**PROBLEM DETAILS:**
Look through the records below, and whenever a line contains "Arrow", copy it.

-- Opening Marker --

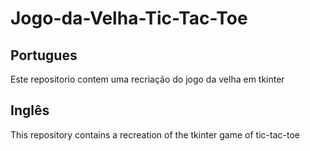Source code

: # Jogo-da-Velha-Tic-Tac-Toe

## Portugues
<p>Este repositorio contem uma recriação do jogo da velha em tkinter</p>

## Inglês
<p>This repository contains a recreation of the tkinter game of tic-tac-toe</p>
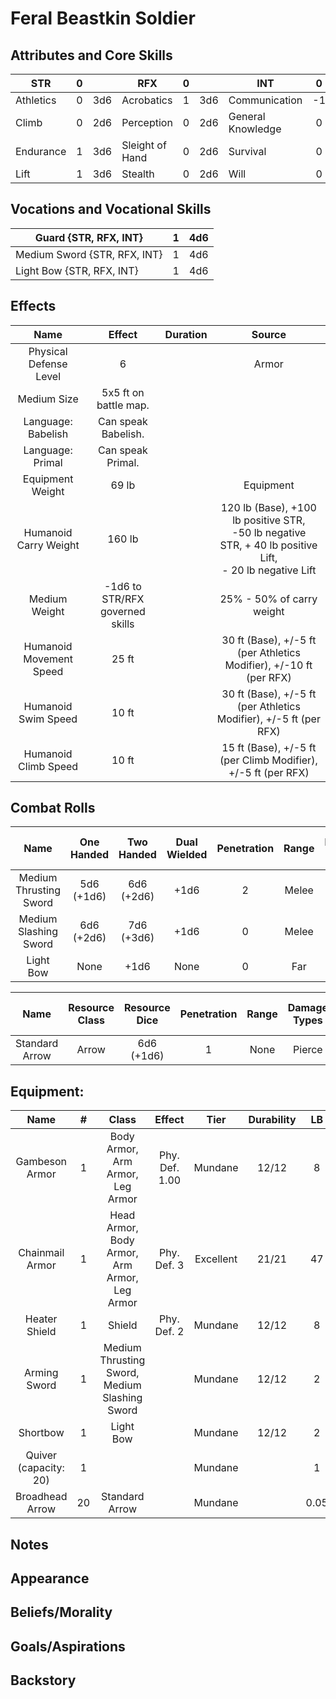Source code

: # Feral Beastkin Soldier

## Attributes and Core Skills

| STR       | 0 |    | RFX             | 0 |    | INT               | 0 |    |
| --------- | :-: | :-: | --------------- | :-: | :-: | ----------------- | :-: | :-: |
| Athletics | 0 | 3d6 | Acrobatics      | 1 | 3d6 | Communication     | -1 | 2d6 |
| Climb     | 0 | 2d6 | Perception      | 0 | 2d6 | General Knowledge | 0 | 3d6 |
| Endurance | 1 | 3d6 | Sleight of Hand | 0 | 2d6 | Survival          | 0 | 3d6 |
| Lift      | 1 | 3d6 | Stealth         | 0 | 2d6 | Will              | 0 | 3d6 |

## Vocations and Vocational Skills

| Guard {STR, RFX, INT}         | 1 | 4d6 |
| ----------------------------- | :-: | :-: |
| Medium Sword {STR, RFX, INT} | 1 | 4d6 |
| Light Bow {STR, RFX, INT}    | 1 | 4d6 |

## Effects

|          Name          |             Effect             | Duration |                                                       Source                                                       |
| :---------------------: | :-----------------------------: | :------: | :-----------------------------------------------------------------------------------------------------------------: |
| Physical Defense Level |                6                |          |                                                        Armor                                                        |
|       Medium Size       |      5x5 ft on battle map.      |          |                                                                                                                    |
|   Language: Babelish   |       Can speak Babelish.       |          |                                                                                                                    |
|    Language: Primal    |        Can speak Primal.        |          |                                                                                                                    |
|    Equipment Weight    |              69 lb              |          |                                                      Equipment                                                      |
|  Humanoid Carry Weight  |             160 lb             |          | 120 lb (Base), +100 lb positive STR,<br />-50 lb negative STR, + 40 lb positive Lift,<br />- 20 lb negative Lift |
|      Medium Weight      | -1d6 to STR/RFX governed skills |          |                                              25% - 50% of carry weight                                              |
| Humanoid Movement Speed |              25 ft              |          |                              30 ft (Base), +/-5 ft (per Athletics Modifier), +/-10 ft (per RFX)                              |
|   Humanoid Swim Speed   |              10 ft              |          |                              30 ft (Base), +/-5 ft (per Athletics Modifier), +/-5 ft (per RFX)                              |
|  Humanoid Climb Speed  |              10 ft              |          |                                15 ft (Base), +/-5 ft (per Climb Modifier), +/-5 ft (per RFX)                                |

## Combat Rolls

|          Name          | One<br />Handed | Two<br />Handed | Dual<br />Wielded | Penetration | Range | Damage<br />Types | Engageable<br />Opponents | Area Of<br />Effect | Resource<br />Class |
| :--------------------: | :-------------: | :-------------: | :---------------: | :---------: | :---: | :---------------: | :-----------------------: | :-----------------: | :-----------------: |
| Medium Thrusting Sword | 5d6<br />(+1d6) | 6d6<br />(+2d6) |       +1d6       |      2      | Melee |      Pierce      |           Rapid           |        None        |        None        |
| Medium Slashing Sword | 6d6<br />(+2d6) | 7d6<br />(+3d6) |       +1d6       |      0      | Melee |       Slash       |           Rapid           |        None        |        None        |
|       Light Bow       |      None      |      +1d6      |       None       |      0      |  Far  |                  |           Quick           |        None        |        Arrow        |

|      Name      | Resource<br />Class | Resource<br />Dice | Penetration | Range | Damage<br />Types | Area Of<br />Effect |
| :------------: | :-----------------: | :----------------: | :---------: | :---: | :---------------: | :-----------------: |
| Standard Arrow |        Arrow        |  6d6<br />(+1d6)  |      1      | None |      Pierce      |        None        |

## Equipment:

|         Name         | # |                     Class                     |     Effect     |   Tier   | Durability |  LB  | Value |
| :-------------------: | :-: | :-------------------------------------------: | :------------: | :-------: | :--------: | :--: | :---: |
|    Gambeson Armor    | 1 |       Body Armor, Arm Armor, Leg Armor       | Phy. Def. 1.00 |  Mundane  |   12/12   |  8  | 5 bc |
|    Chainmail Armor    | 1 | Head Armor, Body Armor, Arm Armor, Leg Armor |  Phy. Def. 3  | Excellent |   21/21   |  47  | 75 bp |
|     Heater Shield     | 1 |                    Shield                    |  Phy. Def. 2  |  Mundane  |   12/12   |  8  | 7 bc |
|     Arming Sword     | 1 | Medium Thrusting Sword, Medium Slashing Sword |                |  Mundane  |   12/12   |  2  | 10 bc |
|       Shortbow       | 1 |                   Light Bow                   |                |  Mundane  |   12/12   |  2  | 25 bc |
| Quiver (capacity: 20) | 1 |                                              |                |  Mundane  |            |  1  | 1 bc |
|    Broadhead Arrow    | 20 |                Standard Arrow                |                |  Mundane  |            | 0.05 | 5 cc |

## Notes

## Appearance

## Beliefs/Morality

## Goals/Aspirations

## Backstory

-- Closing Marker --

**YOUR SOLUTION:**
|       Light Bow       |      None      |      +1d6      |       None       |      0      |  Far  |                  |           Quick           |        None        |        Arrow        |
| Standard Arrow |        Arrow        |  6d6<br />(+1d6)  |      1      | None |      Pierce      |        None        |
|    Broadhead Arrow    | 20 |                Standard Arrow                |                |  Mundane  |            | 0.05 | 5 cc |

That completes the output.